A partir d’un personnage de romancier – Artigas, pourvu lui-même d’un je qui dit : « J’écris L’Algarabie. » – Semprun illustre dans ce passage de L’Algarabie l’ampleur des effets produits par la mise en abyme narrative. S’inscrivant explicitement dans la lignée de Paludes, reconnaissant ainsi ce que sa propre technique narrative doit à ses lectures de Gide, il développe au sujet du titre, de l’intrigue et de l’univers narratif, des jeux de miroir qui ouvrent le cadre du roman, donnent au lecteur une perception des procédés et processus à l’œuvre dans la création romanesque. Ce faisant, il se met lui-même en scène, non certes ici directement en tant que personnage d’auteur, mais indirectement, à travers des transpositions romanesques qui sont plus ou moins explicites : en fonction de la connaissance qu’a le lecteur du reste de l’œuvre de Semprun, l’intertexte peut établir de façon plus ou moins certaine l’identité d’Artigas et de Semprun – l’identité en tout cas de leurs souvenirs, de leur passé, de leurs écrits antérieurs à celui-ci.

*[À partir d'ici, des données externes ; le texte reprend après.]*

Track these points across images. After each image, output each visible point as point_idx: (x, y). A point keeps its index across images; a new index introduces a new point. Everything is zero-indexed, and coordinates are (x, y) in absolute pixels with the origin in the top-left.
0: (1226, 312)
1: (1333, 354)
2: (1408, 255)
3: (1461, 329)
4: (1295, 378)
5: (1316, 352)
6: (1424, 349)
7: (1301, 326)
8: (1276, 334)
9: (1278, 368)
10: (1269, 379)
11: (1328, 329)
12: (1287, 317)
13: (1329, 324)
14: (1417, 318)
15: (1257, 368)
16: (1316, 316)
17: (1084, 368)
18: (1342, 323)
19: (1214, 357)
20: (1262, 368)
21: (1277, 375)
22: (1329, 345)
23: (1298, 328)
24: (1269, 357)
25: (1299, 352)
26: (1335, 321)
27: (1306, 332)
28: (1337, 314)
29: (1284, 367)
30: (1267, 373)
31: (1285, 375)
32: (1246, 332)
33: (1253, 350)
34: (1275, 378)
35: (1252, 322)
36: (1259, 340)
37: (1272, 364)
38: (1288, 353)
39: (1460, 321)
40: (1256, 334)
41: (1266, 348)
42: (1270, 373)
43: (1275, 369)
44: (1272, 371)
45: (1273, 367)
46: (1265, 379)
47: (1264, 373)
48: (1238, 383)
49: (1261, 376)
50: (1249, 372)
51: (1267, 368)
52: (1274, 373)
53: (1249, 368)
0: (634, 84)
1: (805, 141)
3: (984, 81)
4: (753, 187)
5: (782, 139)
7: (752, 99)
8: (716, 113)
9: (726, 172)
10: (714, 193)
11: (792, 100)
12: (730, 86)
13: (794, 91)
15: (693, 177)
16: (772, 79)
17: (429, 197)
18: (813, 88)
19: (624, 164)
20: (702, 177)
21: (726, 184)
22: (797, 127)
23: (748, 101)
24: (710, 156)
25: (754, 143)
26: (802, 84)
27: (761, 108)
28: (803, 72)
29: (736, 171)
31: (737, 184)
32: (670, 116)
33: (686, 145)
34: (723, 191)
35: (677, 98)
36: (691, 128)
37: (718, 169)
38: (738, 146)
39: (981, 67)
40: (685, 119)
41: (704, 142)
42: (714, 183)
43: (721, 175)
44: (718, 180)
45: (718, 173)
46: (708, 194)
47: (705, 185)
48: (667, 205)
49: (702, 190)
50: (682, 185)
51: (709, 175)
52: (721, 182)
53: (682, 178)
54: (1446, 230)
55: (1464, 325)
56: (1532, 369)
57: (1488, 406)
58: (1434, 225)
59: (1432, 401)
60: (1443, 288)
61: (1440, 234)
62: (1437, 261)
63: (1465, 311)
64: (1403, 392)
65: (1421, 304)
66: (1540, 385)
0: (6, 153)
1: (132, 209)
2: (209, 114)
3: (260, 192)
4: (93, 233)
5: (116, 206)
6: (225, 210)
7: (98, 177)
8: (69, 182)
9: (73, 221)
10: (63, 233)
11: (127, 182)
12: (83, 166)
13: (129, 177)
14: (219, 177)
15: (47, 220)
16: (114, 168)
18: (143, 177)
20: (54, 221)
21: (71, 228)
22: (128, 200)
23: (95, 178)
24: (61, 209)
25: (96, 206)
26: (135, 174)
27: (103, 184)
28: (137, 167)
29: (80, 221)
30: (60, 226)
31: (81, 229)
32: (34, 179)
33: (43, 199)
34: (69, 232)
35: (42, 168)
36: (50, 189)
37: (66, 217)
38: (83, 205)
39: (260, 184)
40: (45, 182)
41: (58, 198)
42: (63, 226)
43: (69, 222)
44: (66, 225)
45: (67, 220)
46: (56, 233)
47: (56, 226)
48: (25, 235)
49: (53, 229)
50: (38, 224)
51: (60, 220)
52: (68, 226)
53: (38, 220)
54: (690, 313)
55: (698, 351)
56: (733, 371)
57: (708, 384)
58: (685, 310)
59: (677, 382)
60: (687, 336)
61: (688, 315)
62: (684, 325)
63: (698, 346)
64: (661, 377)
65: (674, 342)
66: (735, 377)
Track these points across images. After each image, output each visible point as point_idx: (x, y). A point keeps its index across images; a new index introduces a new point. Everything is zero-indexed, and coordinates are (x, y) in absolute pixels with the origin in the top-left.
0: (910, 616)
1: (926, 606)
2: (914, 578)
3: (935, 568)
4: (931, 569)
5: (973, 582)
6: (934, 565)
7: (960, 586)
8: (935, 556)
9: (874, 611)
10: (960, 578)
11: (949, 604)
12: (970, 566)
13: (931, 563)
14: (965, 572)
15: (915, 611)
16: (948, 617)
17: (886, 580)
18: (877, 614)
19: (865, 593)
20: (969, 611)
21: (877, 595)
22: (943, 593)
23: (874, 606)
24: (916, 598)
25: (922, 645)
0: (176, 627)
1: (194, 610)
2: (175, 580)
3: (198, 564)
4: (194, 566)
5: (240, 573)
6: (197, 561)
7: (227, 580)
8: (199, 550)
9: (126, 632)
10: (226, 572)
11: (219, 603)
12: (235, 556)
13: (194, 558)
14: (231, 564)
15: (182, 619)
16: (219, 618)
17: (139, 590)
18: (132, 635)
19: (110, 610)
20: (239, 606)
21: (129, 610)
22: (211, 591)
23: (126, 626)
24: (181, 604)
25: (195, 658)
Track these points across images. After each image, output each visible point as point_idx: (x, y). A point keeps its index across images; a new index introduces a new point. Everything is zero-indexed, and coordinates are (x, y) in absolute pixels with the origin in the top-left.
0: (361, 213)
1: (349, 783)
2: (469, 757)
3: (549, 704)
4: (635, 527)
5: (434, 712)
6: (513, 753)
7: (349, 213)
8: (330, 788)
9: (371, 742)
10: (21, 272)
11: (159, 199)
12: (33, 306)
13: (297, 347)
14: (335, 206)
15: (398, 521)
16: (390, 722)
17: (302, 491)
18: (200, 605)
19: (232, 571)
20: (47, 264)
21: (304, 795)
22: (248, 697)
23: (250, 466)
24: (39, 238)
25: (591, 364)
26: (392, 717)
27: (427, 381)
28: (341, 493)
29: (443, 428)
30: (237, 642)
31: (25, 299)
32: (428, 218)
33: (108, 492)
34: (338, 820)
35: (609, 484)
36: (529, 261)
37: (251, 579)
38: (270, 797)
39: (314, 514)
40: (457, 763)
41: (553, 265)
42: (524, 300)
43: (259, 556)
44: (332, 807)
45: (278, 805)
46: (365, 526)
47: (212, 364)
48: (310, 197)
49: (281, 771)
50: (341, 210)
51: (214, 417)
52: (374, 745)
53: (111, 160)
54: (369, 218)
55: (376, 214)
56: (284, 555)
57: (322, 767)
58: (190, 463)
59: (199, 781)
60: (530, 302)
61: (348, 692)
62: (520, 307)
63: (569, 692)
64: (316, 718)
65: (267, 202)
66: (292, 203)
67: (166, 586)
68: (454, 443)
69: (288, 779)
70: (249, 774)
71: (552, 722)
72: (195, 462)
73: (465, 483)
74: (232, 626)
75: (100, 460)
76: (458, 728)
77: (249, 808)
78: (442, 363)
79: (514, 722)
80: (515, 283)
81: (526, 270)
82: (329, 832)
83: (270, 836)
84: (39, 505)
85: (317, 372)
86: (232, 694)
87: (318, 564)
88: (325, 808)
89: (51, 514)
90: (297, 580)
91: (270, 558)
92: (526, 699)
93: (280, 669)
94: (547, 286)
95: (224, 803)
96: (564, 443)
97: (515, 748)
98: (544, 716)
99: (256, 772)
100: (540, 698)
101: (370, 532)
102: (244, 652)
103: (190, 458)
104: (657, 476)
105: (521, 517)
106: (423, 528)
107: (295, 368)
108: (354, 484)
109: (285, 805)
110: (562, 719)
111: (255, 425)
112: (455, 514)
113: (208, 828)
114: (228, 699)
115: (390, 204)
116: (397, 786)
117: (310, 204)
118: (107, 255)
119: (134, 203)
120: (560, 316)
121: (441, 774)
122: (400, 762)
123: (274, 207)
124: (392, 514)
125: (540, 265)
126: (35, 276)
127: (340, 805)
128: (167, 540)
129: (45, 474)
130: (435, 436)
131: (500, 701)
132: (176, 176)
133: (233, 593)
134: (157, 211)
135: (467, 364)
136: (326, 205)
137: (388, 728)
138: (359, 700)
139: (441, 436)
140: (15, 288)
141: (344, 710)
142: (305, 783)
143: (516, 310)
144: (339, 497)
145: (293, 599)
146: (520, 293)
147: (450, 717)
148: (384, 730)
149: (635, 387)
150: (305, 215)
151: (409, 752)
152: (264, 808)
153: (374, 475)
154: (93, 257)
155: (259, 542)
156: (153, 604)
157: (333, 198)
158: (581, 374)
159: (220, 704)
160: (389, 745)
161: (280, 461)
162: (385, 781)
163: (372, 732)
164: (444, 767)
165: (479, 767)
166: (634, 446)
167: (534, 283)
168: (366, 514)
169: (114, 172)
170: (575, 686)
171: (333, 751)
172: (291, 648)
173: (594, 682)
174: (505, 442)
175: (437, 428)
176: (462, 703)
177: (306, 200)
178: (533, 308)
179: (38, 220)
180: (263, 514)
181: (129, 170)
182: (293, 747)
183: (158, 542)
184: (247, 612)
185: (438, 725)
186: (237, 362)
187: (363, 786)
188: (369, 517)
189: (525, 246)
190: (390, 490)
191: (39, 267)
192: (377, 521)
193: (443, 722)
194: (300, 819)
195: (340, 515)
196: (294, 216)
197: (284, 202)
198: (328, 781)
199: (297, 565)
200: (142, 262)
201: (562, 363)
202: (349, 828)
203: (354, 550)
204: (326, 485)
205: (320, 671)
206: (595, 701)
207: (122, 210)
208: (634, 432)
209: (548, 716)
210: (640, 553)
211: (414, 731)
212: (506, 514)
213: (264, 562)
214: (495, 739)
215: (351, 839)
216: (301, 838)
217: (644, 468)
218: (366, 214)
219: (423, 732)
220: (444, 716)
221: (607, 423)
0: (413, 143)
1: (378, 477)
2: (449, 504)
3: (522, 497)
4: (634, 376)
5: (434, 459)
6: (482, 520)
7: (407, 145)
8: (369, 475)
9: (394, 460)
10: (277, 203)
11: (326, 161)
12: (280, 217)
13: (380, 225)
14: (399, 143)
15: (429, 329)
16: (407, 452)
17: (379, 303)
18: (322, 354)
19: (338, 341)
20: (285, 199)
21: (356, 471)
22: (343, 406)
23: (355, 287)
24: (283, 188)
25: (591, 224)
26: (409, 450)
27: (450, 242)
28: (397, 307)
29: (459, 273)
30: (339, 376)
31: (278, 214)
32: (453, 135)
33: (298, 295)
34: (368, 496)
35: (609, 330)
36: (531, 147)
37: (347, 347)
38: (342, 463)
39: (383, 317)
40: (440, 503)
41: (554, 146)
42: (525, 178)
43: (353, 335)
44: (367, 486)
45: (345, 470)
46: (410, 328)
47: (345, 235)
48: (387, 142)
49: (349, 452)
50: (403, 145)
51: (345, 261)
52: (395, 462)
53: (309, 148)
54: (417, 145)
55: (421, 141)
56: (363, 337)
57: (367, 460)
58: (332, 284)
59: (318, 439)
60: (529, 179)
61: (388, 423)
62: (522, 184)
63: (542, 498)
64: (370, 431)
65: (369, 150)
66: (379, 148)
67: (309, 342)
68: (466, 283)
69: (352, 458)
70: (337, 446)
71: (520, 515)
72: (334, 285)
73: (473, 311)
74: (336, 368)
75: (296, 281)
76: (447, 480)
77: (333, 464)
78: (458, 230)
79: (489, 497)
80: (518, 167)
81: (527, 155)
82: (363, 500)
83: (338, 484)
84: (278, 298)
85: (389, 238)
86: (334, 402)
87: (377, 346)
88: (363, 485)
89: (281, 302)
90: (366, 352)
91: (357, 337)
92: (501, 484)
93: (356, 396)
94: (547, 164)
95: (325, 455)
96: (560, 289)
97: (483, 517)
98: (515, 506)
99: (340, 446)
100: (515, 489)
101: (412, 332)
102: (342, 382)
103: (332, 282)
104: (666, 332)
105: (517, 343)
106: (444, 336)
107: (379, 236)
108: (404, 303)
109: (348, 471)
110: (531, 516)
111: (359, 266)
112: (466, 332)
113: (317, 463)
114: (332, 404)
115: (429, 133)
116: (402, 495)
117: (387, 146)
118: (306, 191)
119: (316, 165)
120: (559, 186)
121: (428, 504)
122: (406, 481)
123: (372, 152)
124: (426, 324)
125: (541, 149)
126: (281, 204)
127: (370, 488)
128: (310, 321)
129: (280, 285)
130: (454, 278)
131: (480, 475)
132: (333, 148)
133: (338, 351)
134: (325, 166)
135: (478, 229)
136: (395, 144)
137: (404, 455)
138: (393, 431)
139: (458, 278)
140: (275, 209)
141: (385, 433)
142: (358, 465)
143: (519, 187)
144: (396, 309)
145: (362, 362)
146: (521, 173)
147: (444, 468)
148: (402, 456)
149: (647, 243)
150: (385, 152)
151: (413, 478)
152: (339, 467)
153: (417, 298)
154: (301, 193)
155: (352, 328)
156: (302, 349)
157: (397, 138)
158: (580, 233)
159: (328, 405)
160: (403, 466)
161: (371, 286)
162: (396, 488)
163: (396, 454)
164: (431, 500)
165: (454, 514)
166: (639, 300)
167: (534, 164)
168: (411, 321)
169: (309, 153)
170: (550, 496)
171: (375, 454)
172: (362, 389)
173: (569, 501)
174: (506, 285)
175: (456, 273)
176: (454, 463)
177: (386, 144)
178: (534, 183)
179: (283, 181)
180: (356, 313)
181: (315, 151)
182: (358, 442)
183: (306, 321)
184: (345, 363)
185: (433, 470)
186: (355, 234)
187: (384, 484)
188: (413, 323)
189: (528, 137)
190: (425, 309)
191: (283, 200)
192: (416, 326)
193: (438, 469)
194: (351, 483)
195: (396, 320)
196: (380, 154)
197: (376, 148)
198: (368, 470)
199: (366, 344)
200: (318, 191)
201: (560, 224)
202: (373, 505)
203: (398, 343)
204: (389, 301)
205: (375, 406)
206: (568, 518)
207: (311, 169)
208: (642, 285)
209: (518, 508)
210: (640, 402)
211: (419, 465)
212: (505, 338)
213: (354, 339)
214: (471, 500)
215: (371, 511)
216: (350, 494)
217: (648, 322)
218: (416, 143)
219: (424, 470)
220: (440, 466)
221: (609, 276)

C’est que L’Algarabie est un roman très libre historiquement, et Semprun peut s’y permettre des jeux qui seraient ailleurs de mauvais goût : le personnage à travers lequel il se représente, dans la fiction, meurt, et son histoire est la réécriture, par deux de ses amis après sa mort, d’un premier texte dans lequel il se représentait. C’est-à-dire qu’il s’écrit lui-même, la fiction où il existe en tant que personnage est un produit second de sa propre plume ; ainsi, il écrit, il s’écrit depuis sa propre mort, dans la mort. C’est ce qu’indique la citation de Rimbaud en exergue du livre : « Je suis réellement d’outre-tombe, et pas de commissions ». L’écriture ou la mort, l’écriture ou la vie – Semprun exprime ici un thème qui lui est cher et personnel, mais que je l’imagine mal mettre ainsi en scène dans un écrit de témoignage (où la mort est surtout la mort des autres122).

Du point de vue de notre étude, voici illustré ce que Semprun apprend de Gide, les développements qu’il donne aux innovations narratives proposées par Gide. Il était utile, pour cette lecture, de choisir l’un des romans de Semprun les plus libres, les plus éloignés, dans leur cadre romanesque, de l’expérience historique, et donc les plus joueurs. Cependant, l’origine de cette discussion – la relation entre Semprun et Gide au sujet de l’invention romanesque, dans le contexte d’un discours idéologique, leurs réflexions communes quant aux modes d’expression des idées dans le roman – ainsi que l’affirmation centrale à l’esthétique de Semprun selon laquelle il faut « faire du témoignage un objet artistique » (EV26) nous invitent à revenir à présent au texte du Grand voyage, afin d’étudier si et comment des procédés similaires entrent en jeu dans le premier récit de témoignage de Semprun.

Notes
122.

Le mort qu’il faut (2001) répond en particulier à cette problématique.